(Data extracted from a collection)
-- Opening Marker --
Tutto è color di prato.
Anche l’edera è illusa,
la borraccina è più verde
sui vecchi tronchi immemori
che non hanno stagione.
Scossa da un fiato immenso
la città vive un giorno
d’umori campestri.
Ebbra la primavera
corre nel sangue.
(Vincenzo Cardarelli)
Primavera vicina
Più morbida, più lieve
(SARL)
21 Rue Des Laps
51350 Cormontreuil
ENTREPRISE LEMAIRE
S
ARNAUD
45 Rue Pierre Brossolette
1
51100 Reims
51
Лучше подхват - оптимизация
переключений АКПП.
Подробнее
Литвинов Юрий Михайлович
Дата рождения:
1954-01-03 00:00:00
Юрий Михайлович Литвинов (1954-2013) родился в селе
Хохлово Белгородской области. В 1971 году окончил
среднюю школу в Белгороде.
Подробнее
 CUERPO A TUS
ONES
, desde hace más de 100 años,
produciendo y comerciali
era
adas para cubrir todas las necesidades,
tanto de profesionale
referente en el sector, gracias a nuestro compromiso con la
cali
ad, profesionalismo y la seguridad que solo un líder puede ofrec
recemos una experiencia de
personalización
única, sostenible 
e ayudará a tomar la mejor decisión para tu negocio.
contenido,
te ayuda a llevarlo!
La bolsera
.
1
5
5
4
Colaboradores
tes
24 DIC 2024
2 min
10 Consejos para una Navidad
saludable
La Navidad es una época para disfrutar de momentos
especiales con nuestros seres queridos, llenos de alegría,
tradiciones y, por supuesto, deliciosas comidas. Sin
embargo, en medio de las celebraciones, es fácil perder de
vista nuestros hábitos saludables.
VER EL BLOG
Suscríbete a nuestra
-- Closing Marker --
WHAT YOU HAVE TO DO:
Show every line above in which the word "nuestros" appears.

REPLY TO THE EXERCISE:
especiales con nuestros seres queridos, llenos de alegría,
vista nuestros hábitos saludables.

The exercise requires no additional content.